Hi Jeff. Here's the requested t-sql implementation.
SET ANSI_NULLS OFF
GO
SET QUOTED_IDENTIFIER OFF
GO
CREATE Function [dbo].[Distance] (
@Lat1 as decimal(18, 6),
@Long1 as decimal(18, 6),
@Lat2 as decimal(18, 6),
@Long2 as decimal(18, 6))
Returns decimal(18, 6) With SchemaBinding
As
Begin
Declare @dLat1InRad as float(53)
Set @dLat1InRad = @Lat1 * ( PI() / 180.0 )
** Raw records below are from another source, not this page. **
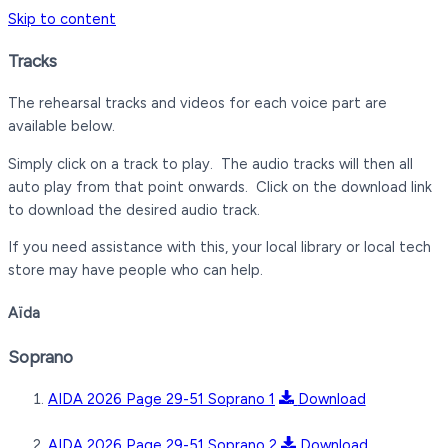
Skip to content
Tracks
The rehearsal tracks and videos for each voice part are
available below.
Simply click on a track to play. The audio tracks will then all
auto play from that point onwards. Click on the download link
to download the desired audio track.
If you need assistance with this, your local library or local tech
store may have people who can help.
Aïda
Soprano
AIDA 2026 Page 29-51 Soprano 1
Download
AIDA 2026 Page 29-51 Soprano 2
Download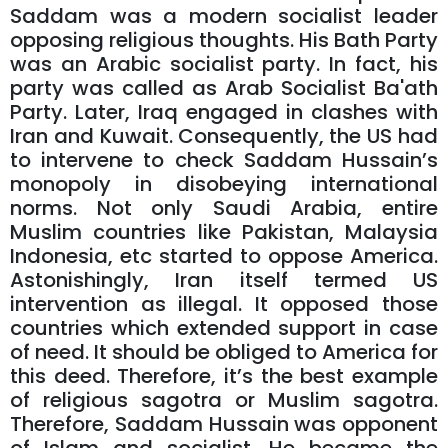
Saddam was a modern socialist leader
opposing religious thoughts. His Bath Party
was an Arabic socialist party. In fact, his
party was called as Arab Socialist Ba'ath
Party. Later, Iraq engaged in clashes with
Iran and Kuwait. Consequently, the US had
to intervene to check Saddam Hussain’s
monopoly in disobeying international
norms. Not only Saudi Arabia, entire
Muslim countries like Pakistan, Malaysia
Indonesia, etc started to oppose America.
Astonishingly, Iran itself termed US
intervention as illegal. It opposed those
countries which extended support in case
of need. It should be obliged to America for
this deed. Therefore, it’s the best example
of religious sagotra or Muslim sagotra.
Therefore, Saddam Hussain was opponent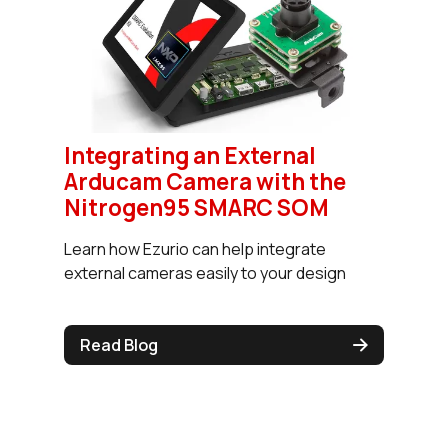
Integrating an External
Arducam Camera with the
Nitrogen95 SMARC SOM
Learn how Ezurio can help integrate
external cameras easily to your design
Read Blog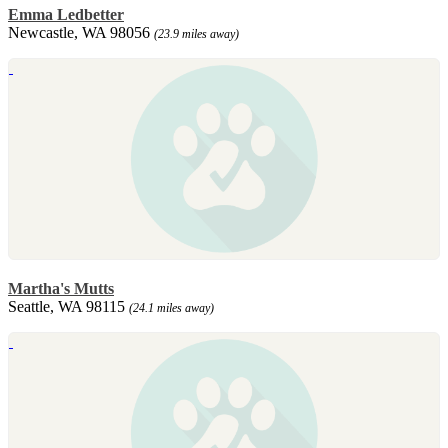
Emma Ledbetter
Newcastle, WA 98056
(23.9 miles away)
Martha's Mutts
Seattle, WA 98115
(24.1 miles away)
Declare @dLong1InRad as float(53)
Set @dLong1InRad = @Long1 * ( PI() / 180.0 )
Declare @dLat2InRad as float(53)
Set @dLat2InRad = @Lat2 * ( PI() / 180.0 )
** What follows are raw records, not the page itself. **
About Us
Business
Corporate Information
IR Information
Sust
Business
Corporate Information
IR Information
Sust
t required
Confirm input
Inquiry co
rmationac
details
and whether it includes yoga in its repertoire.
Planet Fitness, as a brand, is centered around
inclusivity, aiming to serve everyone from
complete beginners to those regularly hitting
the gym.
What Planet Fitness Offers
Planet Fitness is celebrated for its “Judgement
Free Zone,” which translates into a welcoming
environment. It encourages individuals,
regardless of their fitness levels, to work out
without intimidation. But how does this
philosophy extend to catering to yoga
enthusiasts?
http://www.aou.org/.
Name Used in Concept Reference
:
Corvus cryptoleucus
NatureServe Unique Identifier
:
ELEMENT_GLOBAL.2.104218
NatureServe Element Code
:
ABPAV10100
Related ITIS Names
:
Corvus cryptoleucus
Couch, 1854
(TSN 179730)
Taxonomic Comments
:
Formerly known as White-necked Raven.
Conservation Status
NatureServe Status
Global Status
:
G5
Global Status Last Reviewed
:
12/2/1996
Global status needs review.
Declare @dLong2InRad as float(53)
Set @dLong2InRad = @Long2 * ( PI() / 180.0 )
Declare @dLongitude as float(53)
Set @dLongitude = @dLong2InRad - @dLong1InRad
Declare @dLatitude as float(53)
Set @dLatitude = @dLat2InRad - @dLat1InRad
/* Intermediate result a. */
Declare @a as float(53)
Set @a = SQUARE( SIN( @dLatitude / 2.0 ) ) + COS( @dLat1InRad ) * COS( @dLat2InRad ) * SQUARE( SIN( @dLongitude / 2.0 ) )
/* Intermediate result c (great circle distance in Radians). */
Declare @C as real
Set @C = 2.0 * ATN2( SQRT( @a ), SQRT( 1.0 - @a ) )
Declare @EarthRadius as decimal(18, 6)
Set @EarthRadius = 3956.0 /* miles */
Declare @dDistance as decimal(18, 6)
Set @dDistance = @EarthRadius * @C
Return (@dDistance)
End